Stored data entries:
◆ ◆ ◆ ◆

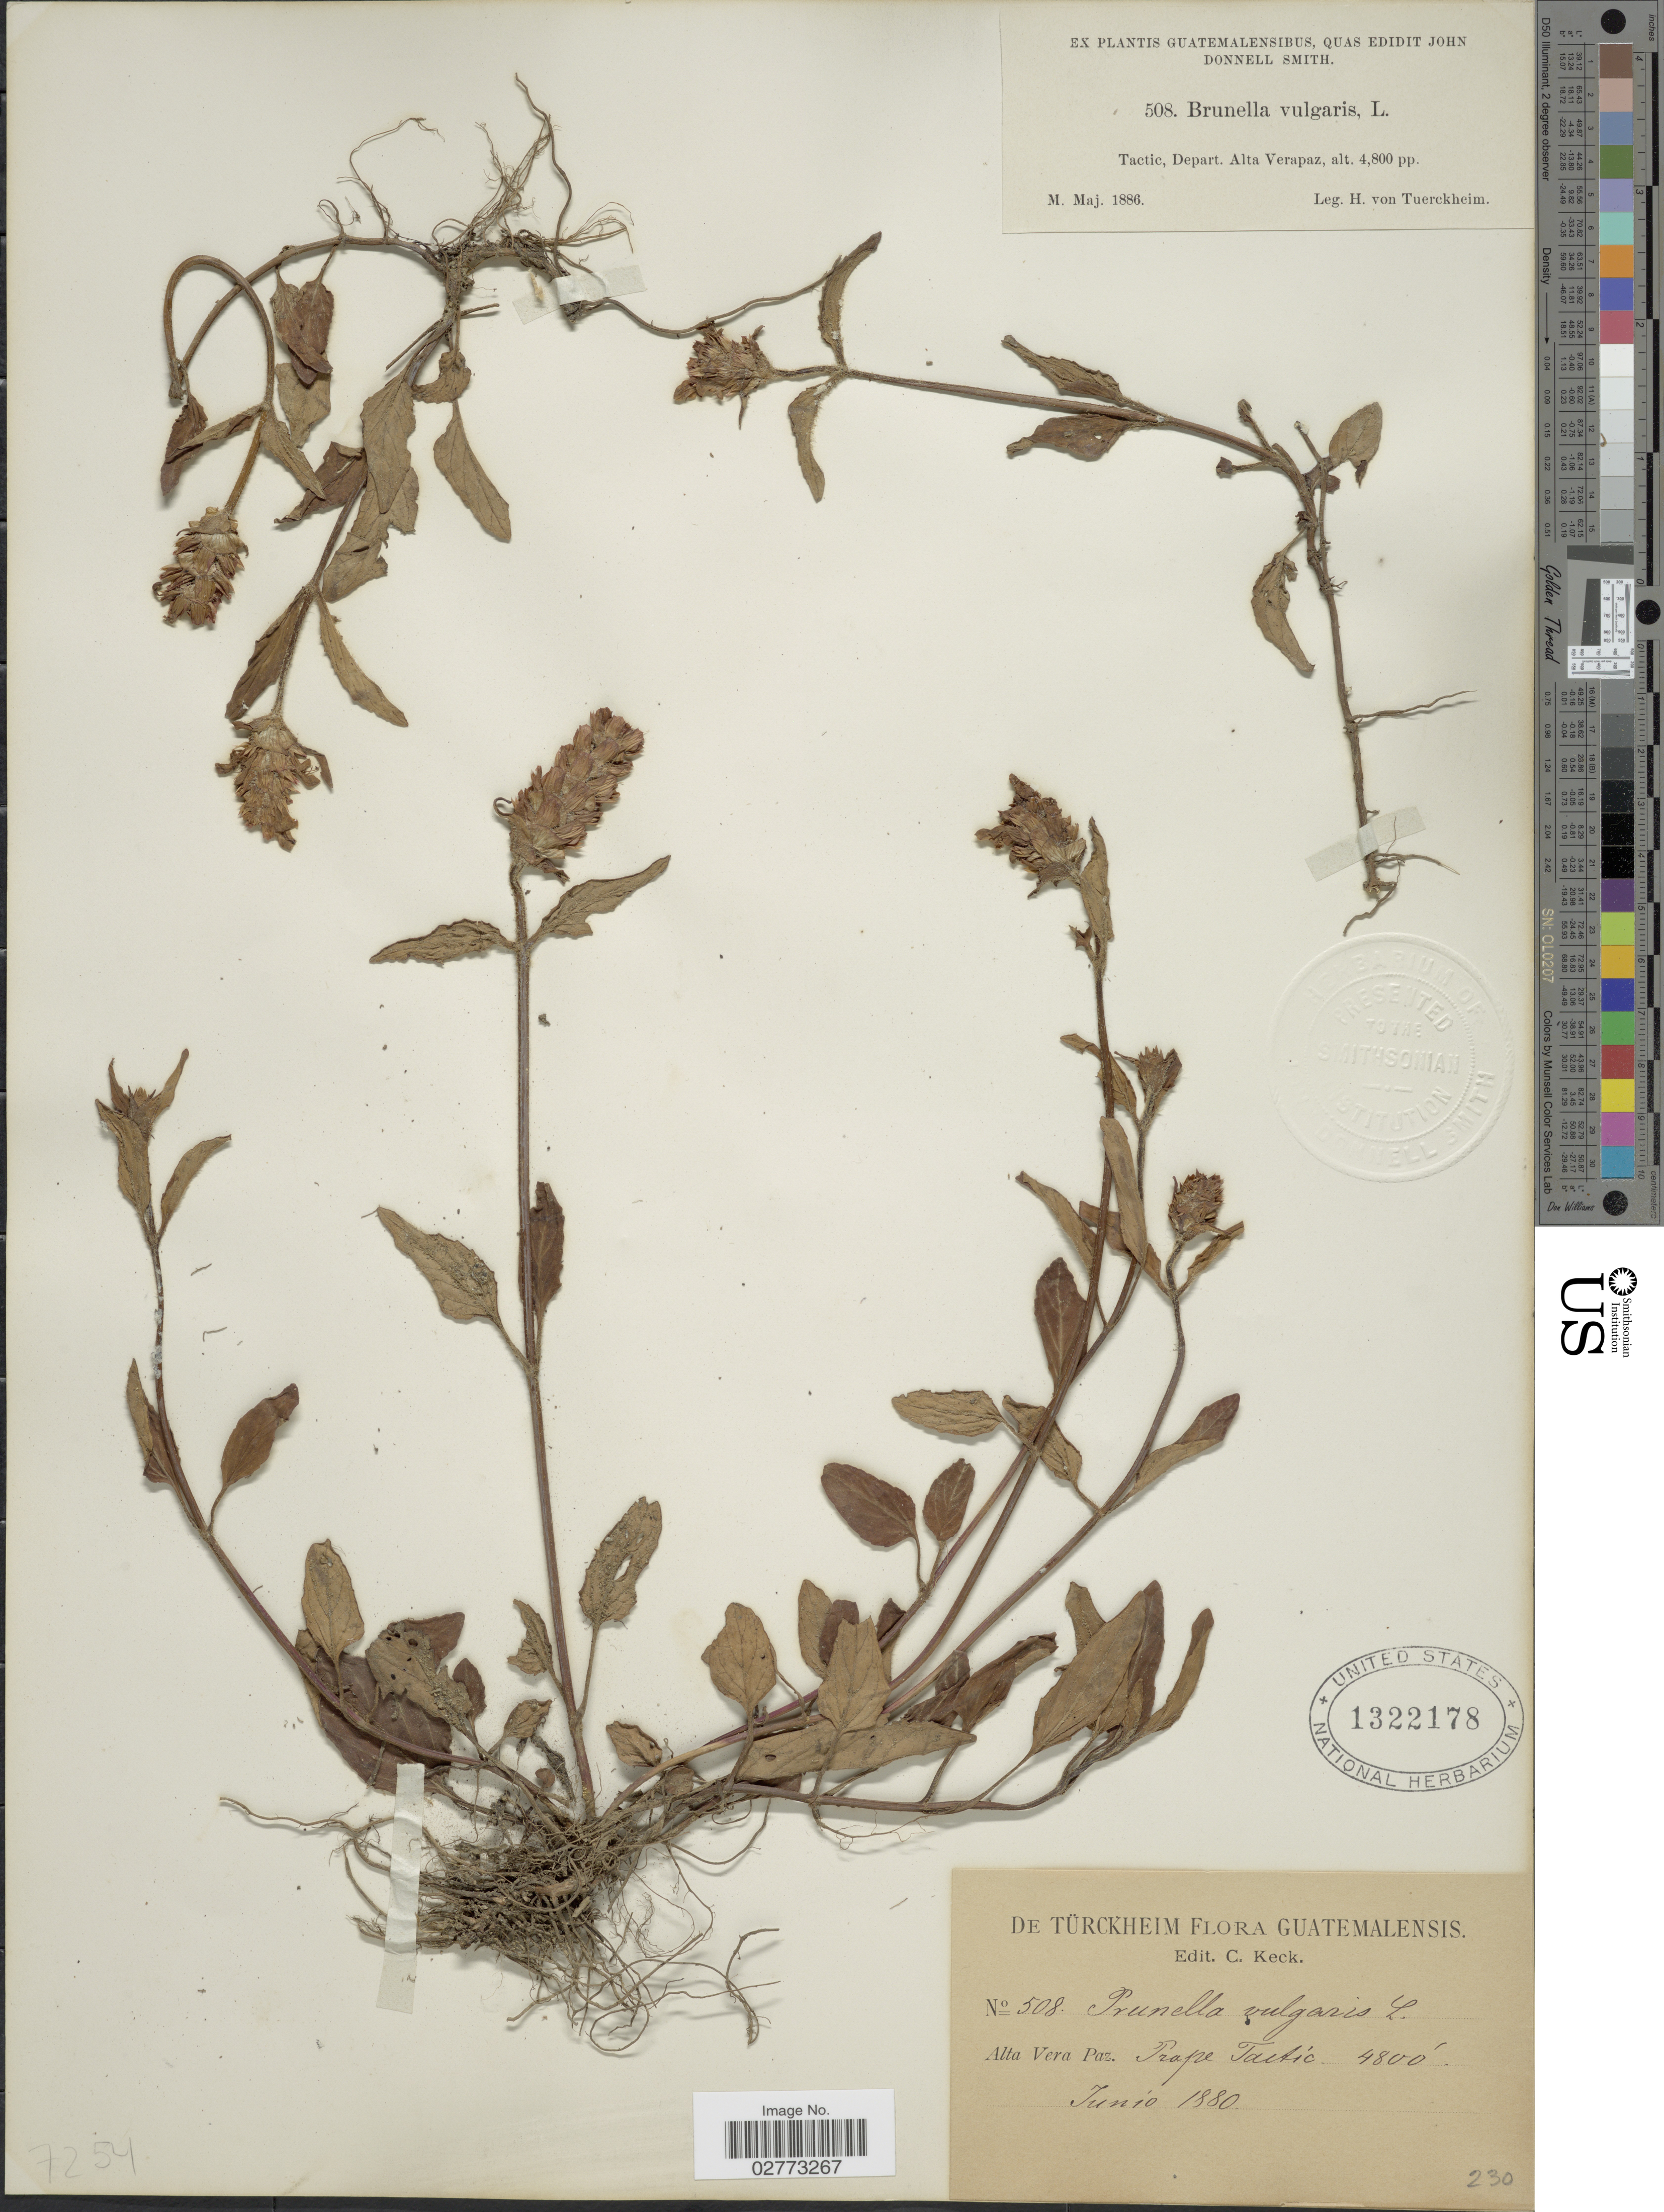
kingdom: Plantae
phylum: Tracheophyta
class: Magnoliopsida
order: Lamiales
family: Lamiaceae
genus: Prunella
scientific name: Prunella vulgaris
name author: L.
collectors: H. von Türckheim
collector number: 508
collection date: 1880-06/1886-05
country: Guatemala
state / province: Alta Verapaz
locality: Prope Tactic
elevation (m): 1463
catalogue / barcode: US 1322178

◆ ◆ ◆ ◆

What to do:
Rewrite the herbarium collection data above, replacing "locality" with "site description" and leaving everything else unchanged. Omit the picture from your answer.

Reply to the exercise:
kingdom: Plantae
phylum: Tracheophyta
class: Magnoliopsida
order: Lamiales
family: Lamiaceae
genus: Prunella
scientific name: Prunella vulgaris
name author: L.
collectors: H. von Türckheim
collector number: 508
collection date: 1880-06/1886-05
country: Guatemala
state / province: Alta Verapaz
site description: Prope Tactic
elevation (m): 1463
catalogue / barcode: US 1322178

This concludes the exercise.